■ Provided information
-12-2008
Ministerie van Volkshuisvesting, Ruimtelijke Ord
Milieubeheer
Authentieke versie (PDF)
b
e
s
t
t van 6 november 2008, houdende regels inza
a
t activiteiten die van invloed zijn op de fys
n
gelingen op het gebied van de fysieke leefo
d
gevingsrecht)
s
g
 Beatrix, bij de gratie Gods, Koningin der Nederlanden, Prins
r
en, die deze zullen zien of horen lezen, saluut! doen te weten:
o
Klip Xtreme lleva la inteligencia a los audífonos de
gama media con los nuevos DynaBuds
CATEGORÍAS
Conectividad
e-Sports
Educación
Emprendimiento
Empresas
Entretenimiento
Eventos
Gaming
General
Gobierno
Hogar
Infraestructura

---

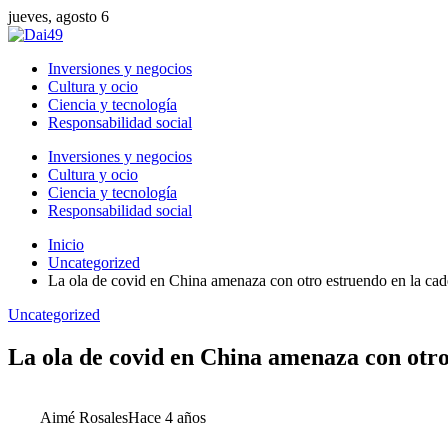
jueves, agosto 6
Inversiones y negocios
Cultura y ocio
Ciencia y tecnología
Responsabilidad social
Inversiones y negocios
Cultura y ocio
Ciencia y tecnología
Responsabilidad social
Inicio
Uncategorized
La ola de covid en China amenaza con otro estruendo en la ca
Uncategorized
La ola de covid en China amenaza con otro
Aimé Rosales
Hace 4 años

* * *

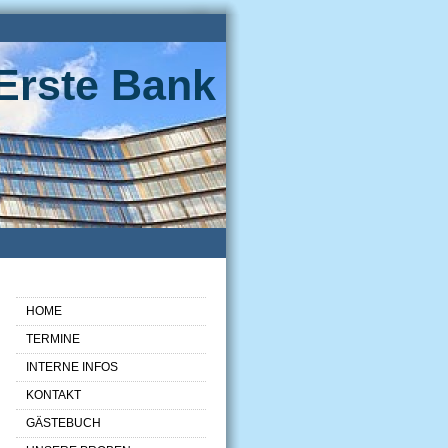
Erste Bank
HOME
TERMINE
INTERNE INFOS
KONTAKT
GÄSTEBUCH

■ Your task
Copy the data word for word from the line containing "jueves, agosto 6" through the line containing "La ola de covid en China amenaza con otro estruendo", including both of those lines.

■ Result
jueves, agosto 6
Inversiones y negocios
Cultura y ocio
Ciencia y tecnología
Responsabilidad social
Inversiones y negocios
Cultura y ocio
Ciencia y tecnología
Responsabilidad social
Inicio
Uncategorized
La ola de covid en China amenaza con otro estruendo en la ca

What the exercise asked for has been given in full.